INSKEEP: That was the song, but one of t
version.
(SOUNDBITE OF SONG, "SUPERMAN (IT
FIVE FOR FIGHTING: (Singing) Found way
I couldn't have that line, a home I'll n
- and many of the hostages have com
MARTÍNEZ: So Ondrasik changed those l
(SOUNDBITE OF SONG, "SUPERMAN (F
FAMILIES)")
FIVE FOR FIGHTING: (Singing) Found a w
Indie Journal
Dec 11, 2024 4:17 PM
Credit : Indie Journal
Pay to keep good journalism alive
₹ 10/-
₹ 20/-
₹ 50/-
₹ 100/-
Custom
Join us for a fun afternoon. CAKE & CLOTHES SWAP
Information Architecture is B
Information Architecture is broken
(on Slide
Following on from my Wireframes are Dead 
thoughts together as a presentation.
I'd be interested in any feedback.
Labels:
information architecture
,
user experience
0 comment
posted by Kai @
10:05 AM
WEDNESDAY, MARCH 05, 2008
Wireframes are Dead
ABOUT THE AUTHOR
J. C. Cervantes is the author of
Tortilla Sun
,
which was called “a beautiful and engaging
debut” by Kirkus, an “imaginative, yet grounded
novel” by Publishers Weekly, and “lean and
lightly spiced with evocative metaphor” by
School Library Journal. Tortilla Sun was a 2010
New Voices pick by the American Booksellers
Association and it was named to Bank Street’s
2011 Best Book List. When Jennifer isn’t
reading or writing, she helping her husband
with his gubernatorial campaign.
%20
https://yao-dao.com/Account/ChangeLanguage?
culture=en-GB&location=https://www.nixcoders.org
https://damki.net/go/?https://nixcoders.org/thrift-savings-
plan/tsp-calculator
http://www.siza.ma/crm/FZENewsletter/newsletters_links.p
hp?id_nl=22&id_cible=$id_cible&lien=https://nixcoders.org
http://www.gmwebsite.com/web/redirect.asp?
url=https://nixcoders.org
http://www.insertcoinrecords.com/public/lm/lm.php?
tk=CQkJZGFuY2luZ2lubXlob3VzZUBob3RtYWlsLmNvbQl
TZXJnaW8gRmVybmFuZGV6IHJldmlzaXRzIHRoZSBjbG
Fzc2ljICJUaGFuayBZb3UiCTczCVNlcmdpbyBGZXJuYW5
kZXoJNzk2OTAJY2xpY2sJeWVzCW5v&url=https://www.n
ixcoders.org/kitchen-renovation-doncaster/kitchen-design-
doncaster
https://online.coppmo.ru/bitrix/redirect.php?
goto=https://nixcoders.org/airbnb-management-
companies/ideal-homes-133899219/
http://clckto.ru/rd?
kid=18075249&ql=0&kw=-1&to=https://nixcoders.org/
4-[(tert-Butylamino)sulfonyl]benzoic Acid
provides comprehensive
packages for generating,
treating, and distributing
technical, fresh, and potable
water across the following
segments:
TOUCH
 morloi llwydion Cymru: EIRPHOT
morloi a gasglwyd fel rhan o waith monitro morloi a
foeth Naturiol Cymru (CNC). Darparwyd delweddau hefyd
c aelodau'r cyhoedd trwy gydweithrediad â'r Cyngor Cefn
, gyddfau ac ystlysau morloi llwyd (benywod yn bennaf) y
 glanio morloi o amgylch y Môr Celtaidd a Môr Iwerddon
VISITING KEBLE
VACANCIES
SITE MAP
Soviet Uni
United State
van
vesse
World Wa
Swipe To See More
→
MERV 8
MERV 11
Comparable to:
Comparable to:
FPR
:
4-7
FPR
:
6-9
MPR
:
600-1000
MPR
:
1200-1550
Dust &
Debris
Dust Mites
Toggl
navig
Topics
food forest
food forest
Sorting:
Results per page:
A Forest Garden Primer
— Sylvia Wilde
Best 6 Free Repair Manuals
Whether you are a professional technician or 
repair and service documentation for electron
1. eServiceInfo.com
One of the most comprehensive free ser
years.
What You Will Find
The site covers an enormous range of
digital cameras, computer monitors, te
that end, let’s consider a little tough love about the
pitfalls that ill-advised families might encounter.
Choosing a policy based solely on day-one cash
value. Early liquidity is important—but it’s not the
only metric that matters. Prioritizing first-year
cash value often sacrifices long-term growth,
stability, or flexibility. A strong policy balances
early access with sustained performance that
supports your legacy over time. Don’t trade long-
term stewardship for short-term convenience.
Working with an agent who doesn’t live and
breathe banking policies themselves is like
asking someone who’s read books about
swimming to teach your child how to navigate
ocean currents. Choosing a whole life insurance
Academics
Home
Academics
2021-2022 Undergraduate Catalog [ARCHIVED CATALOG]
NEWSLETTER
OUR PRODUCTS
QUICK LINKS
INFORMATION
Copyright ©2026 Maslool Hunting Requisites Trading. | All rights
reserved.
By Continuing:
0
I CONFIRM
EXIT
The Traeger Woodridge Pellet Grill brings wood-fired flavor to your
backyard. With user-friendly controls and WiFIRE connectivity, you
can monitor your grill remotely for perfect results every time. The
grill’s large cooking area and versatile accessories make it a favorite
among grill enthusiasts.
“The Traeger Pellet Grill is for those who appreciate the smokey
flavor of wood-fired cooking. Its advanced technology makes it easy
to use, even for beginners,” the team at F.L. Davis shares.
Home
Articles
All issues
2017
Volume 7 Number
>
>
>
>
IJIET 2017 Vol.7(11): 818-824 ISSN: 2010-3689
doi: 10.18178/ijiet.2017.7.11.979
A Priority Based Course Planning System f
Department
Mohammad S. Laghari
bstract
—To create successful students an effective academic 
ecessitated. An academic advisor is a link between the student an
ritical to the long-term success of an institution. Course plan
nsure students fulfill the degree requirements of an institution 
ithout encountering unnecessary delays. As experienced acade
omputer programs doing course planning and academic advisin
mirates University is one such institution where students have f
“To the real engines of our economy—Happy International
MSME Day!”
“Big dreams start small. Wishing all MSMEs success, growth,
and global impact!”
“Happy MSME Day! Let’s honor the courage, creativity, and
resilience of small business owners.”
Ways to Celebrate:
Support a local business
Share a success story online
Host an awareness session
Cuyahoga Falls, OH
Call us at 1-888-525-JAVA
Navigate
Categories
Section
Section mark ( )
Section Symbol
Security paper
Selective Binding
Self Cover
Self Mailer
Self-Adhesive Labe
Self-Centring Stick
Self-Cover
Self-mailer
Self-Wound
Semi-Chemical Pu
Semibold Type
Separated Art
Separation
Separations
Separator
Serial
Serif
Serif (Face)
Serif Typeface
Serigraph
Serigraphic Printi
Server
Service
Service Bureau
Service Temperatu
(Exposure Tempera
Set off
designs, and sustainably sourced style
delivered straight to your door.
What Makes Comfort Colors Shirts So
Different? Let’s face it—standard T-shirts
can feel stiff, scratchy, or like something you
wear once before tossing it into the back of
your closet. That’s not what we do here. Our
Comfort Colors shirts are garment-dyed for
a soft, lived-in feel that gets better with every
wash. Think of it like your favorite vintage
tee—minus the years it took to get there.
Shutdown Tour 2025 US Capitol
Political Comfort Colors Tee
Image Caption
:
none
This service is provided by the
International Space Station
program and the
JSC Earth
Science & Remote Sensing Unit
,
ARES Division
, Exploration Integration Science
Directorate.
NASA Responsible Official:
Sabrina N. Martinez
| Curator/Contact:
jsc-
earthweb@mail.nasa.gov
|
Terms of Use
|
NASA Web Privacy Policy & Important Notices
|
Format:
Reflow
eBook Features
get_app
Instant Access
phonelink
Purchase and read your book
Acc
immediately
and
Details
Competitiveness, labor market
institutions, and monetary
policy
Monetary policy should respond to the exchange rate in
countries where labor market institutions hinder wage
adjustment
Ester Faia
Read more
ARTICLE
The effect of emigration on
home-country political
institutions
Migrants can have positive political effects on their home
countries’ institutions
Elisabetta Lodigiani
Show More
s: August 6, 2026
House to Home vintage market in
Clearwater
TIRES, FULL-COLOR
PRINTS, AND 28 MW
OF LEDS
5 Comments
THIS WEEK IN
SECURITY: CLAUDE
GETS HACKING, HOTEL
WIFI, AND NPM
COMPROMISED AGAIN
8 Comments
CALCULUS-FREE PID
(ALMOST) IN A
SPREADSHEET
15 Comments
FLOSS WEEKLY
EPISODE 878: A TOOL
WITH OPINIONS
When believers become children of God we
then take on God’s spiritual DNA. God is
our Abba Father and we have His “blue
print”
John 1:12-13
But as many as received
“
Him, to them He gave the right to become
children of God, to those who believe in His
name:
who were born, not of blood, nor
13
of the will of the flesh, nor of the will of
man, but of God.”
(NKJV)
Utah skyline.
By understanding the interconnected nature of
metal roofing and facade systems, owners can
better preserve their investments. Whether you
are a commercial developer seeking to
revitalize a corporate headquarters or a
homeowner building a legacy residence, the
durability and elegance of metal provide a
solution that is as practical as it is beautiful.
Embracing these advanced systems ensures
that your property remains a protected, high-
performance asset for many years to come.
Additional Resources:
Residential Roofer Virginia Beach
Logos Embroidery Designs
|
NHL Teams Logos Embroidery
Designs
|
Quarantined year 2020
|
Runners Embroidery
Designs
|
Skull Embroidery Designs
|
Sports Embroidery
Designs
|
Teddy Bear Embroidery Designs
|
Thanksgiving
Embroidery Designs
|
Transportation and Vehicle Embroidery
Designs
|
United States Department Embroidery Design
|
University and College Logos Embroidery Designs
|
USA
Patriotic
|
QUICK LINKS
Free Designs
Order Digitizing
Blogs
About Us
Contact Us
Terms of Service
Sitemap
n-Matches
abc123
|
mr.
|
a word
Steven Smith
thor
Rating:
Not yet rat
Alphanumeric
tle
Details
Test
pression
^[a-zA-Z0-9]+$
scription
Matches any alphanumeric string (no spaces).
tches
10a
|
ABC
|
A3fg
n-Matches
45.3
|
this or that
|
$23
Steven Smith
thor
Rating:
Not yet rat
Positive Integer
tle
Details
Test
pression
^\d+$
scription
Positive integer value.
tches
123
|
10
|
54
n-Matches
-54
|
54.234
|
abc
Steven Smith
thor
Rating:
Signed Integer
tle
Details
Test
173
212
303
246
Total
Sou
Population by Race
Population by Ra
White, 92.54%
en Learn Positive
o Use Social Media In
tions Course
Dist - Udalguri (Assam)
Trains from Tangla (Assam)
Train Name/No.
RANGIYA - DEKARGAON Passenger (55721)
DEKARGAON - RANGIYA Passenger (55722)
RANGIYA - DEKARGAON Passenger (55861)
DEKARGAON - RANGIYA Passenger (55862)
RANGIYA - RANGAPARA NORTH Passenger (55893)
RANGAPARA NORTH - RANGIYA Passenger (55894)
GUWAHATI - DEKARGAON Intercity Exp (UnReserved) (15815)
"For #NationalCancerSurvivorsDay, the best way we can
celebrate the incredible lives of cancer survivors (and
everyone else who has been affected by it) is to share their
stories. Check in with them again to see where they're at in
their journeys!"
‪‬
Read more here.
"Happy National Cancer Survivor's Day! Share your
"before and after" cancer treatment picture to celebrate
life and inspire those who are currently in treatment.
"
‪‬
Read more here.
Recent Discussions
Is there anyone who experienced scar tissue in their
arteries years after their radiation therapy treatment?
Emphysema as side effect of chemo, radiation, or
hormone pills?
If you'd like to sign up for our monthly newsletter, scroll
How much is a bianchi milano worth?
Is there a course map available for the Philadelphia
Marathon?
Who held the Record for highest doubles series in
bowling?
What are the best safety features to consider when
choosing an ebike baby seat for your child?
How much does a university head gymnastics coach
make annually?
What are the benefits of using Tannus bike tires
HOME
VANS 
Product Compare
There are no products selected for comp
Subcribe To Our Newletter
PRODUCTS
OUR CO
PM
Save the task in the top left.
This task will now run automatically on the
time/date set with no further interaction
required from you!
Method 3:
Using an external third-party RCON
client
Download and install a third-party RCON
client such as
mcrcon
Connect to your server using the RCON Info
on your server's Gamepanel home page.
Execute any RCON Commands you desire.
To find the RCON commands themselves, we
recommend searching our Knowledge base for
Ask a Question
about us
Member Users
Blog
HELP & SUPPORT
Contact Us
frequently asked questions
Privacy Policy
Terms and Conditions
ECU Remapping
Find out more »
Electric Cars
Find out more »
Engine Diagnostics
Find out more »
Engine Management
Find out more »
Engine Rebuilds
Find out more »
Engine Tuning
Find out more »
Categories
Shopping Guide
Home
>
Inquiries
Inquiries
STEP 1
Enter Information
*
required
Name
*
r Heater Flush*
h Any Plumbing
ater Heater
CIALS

> PROBLEM TO SOLVE: Copy the listing word for word, everything from its first line down to the line containing "which was called", including both of those lines.

> ANSWER SPACE:
INSKEEP: That was the song, but one of t
version.
(SOUNDBITE OF SONG, "SUPERMAN (IT
FIVE FOR FIGHTING: (Singing) Found way
I couldn't have that line, a home I'll n
- and many of the hostages have com
MARTÍNEZ: So Ondrasik changed those l
(SOUNDBITE OF SONG, "SUPERMAN (F
FAMILIES)")
FIVE FOR FIGHTING: (Singing) Found a w
Indie Journal
Dec 11, 2024 4:17 PM
Credit : Indie Journal
Pay to keep good journalism alive
₹ 10/-
₹ 20/-
₹ 50/-
₹ 100/-
Custom
Join us for a fun afternoon. CAKE & CLOTHES SWAP
Information Architecture is B
Information Architecture is broken
(on Slide
Following on from my Wireframes are Dead 
thoughts together as a presentation.
I'd be interested in any feedback.
Labels:
information architecture
,
user experience
0 comment
posted by Kai @
10:05 AM
WEDNESDAY, MARCH 05, 2008
Wireframes are Dead
ABOUT THE AUTHOR
J. C. Cervantes is the author of
Tortilla Sun
,
which was called “a beautiful and engaging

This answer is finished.